Starting at the first line of the records below, transcribe each line exactly, ending with the line that contains "tion Service".

Entries shown: Begin

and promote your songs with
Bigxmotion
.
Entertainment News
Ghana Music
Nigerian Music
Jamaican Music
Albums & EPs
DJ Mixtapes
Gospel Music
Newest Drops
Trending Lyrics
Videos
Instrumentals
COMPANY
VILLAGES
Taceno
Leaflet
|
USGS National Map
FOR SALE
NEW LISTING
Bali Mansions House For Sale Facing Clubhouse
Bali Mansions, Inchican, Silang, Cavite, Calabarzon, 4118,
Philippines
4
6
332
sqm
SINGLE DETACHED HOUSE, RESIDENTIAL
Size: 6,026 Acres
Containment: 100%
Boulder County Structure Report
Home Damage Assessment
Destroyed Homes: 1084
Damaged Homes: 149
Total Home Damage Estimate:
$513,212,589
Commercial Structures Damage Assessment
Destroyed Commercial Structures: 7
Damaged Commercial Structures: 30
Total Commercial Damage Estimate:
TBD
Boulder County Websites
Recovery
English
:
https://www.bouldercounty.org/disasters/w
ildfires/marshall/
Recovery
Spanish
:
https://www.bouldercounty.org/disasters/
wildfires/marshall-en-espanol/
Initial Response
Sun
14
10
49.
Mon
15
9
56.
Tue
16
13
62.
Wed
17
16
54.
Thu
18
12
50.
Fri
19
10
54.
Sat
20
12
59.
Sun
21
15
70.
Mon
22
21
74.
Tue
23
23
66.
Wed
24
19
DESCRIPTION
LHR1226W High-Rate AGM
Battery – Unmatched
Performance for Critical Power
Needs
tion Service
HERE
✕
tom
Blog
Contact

Entries shown: End

__Answer to this task__:
and promote your songs with
Bigxmotion
.
Entertainment News
Ghana Music
Nigerian Music
Jamaican Music
Albums & EPs
DJ Mixtapes
Gospel Music
Newest Drops
Trending Lyrics
Videos
Instrumentals
COMPANY
VILLAGES
Taceno
Leaflet
|
USGS National Map
FOR SALE
NEW LISTING
Bali Mansions House For Sale Facing Clubhouse
Bali Mansions, Inchican, Silang, Cavite, Calabarzon, 4118,
Philippines
4
6
332
sqm
SINGLE DETACHED HOUSE, RESIDENTIAL
Size: 6,026 Acres
Containment: 100%
Boulder County Structure Report
Home Damage Assessment
Destroyed Homes: 1084
Damaged Homes: 149
Total Home Damage Estimate:
$513,212,589
Commercial Structures Damage Assessment
Destroyed Commercial Structures: 7
Damaged Commercial Structures: 30
Total Commercial Damage Estimate:
TBD
Boulder County Websites
Recovery
English
:
https://www.bouldercounty.org/disasters/w
ildfires/marshall/
Recovery
Spanish
:
https://www.bouldercounty.org/disasters/
wildfires/marshall-en-espanol/
Initial Response
Sun
14
10
49.
Mon
15
9
56.
Tue
16
13
62.
Wed
17
16
54.
Thu
18
12
50.
Fri
19
10
54.
Sat
20
12
59.
Sun
21
15
70.
Mon
22
21
74.
Tue
23
23
66.
Wed
24
19
DESCRIPTION
LHR1226W High-Rate AGM
Battery – Unmatched
Performance for Critical Power
Needs
tion Service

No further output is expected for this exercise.